*Exercise goal*. Write out again, unchanged, every line from the start of the records up to and including the line with "স্বাধীনতা’ শীর্ষক প্রতিবেদনের".

*Exercise inputs*.

[Start of section]

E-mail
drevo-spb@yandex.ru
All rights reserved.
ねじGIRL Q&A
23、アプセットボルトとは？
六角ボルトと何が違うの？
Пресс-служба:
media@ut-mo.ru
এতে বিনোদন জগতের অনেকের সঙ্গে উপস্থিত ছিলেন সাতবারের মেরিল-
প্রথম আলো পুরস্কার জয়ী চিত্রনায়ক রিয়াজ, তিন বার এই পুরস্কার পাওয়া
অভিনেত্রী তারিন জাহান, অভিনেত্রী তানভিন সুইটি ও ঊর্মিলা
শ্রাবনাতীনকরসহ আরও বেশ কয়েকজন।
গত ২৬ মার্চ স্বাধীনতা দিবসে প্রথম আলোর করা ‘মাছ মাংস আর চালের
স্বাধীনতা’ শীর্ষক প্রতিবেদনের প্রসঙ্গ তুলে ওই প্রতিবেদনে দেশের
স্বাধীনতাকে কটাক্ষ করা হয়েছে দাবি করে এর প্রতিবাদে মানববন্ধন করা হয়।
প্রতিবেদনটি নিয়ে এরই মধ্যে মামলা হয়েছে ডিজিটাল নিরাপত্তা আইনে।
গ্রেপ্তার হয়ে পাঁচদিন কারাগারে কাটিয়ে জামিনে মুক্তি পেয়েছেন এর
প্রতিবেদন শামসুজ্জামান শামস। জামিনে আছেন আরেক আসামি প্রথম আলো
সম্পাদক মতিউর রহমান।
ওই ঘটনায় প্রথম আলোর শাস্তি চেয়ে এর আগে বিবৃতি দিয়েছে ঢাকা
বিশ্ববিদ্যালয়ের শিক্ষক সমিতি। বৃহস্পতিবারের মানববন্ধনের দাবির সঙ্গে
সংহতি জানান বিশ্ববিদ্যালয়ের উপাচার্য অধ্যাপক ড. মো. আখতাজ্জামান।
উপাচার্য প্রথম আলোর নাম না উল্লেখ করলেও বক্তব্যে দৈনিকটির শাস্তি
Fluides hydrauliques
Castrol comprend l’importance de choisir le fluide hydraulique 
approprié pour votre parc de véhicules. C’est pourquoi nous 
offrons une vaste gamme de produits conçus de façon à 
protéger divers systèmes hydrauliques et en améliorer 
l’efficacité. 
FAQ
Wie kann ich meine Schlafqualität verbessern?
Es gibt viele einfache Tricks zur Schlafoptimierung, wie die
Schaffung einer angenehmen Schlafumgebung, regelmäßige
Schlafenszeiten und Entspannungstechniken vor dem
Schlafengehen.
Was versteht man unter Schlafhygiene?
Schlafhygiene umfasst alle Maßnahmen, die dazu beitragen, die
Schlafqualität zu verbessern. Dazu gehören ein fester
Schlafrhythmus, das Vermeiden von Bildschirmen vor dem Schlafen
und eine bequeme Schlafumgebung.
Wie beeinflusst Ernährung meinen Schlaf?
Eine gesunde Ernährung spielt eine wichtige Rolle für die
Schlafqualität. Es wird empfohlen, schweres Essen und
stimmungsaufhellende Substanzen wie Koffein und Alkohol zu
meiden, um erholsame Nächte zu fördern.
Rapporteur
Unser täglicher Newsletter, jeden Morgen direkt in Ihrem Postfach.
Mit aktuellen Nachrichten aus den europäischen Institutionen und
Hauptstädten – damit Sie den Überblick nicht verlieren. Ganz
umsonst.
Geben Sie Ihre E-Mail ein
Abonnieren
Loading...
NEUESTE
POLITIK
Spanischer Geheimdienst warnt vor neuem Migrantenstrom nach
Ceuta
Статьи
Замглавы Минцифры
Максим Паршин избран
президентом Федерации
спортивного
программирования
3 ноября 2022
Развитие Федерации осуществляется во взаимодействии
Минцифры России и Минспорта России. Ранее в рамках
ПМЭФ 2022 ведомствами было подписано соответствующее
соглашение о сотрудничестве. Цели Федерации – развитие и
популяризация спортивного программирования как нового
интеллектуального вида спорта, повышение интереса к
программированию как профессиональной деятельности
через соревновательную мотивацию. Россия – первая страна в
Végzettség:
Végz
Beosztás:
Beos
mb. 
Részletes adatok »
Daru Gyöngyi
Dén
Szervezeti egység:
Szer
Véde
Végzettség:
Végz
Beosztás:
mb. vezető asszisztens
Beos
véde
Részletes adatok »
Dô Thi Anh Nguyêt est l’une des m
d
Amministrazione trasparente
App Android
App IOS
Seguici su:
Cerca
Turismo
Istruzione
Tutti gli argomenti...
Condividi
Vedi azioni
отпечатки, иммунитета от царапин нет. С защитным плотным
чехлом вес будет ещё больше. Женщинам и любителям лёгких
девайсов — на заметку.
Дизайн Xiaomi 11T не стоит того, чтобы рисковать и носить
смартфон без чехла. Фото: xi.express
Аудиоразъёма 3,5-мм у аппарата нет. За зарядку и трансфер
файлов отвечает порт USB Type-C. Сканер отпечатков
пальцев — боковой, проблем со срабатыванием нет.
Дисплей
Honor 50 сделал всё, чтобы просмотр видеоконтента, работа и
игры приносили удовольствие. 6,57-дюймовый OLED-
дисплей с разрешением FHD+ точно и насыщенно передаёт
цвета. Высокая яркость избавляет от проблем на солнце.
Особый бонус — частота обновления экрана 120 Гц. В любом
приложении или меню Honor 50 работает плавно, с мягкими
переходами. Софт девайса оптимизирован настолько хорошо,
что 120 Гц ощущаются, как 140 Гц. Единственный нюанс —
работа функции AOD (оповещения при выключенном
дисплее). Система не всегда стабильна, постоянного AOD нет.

[End of section]

*Result for this task*.
E-mail
drevo-spb@yandex.ru
All rights reserved.
ねじGIRL Q&A
23、アプセットボルトとは？
六角ボルトと何が違うの？
Пресс-служба:
media@ut-mo.ru
এতে বিনোদন জগতের অনেকের সঙ্গে উপস্থিত ছিলেন সাতবারের মেরিল-
প্রথম আলো পুরস্কার জয়ী চিত্রনায়ক রিয়াজ, তিন বার এই পুরস্কার পাওয়া
অভিনেত্রী তারিন জাহান, অভিনেত্রী তানভিন সুইটি ও ঊর্মিলা
শ্রাবনাতীনকরসহ আরও বেশ কয়েকজন।
গত ২৬ মার্চ স্বাধীনতা দিবসে প্রথম আলোর করা ‘মাছ মাংস আর চালের
স্বাধীনতা’ শীর্ষক প্রতিবেদনের প্রসঙ্গ তুলে ওই প্রতিবেদনে দেশের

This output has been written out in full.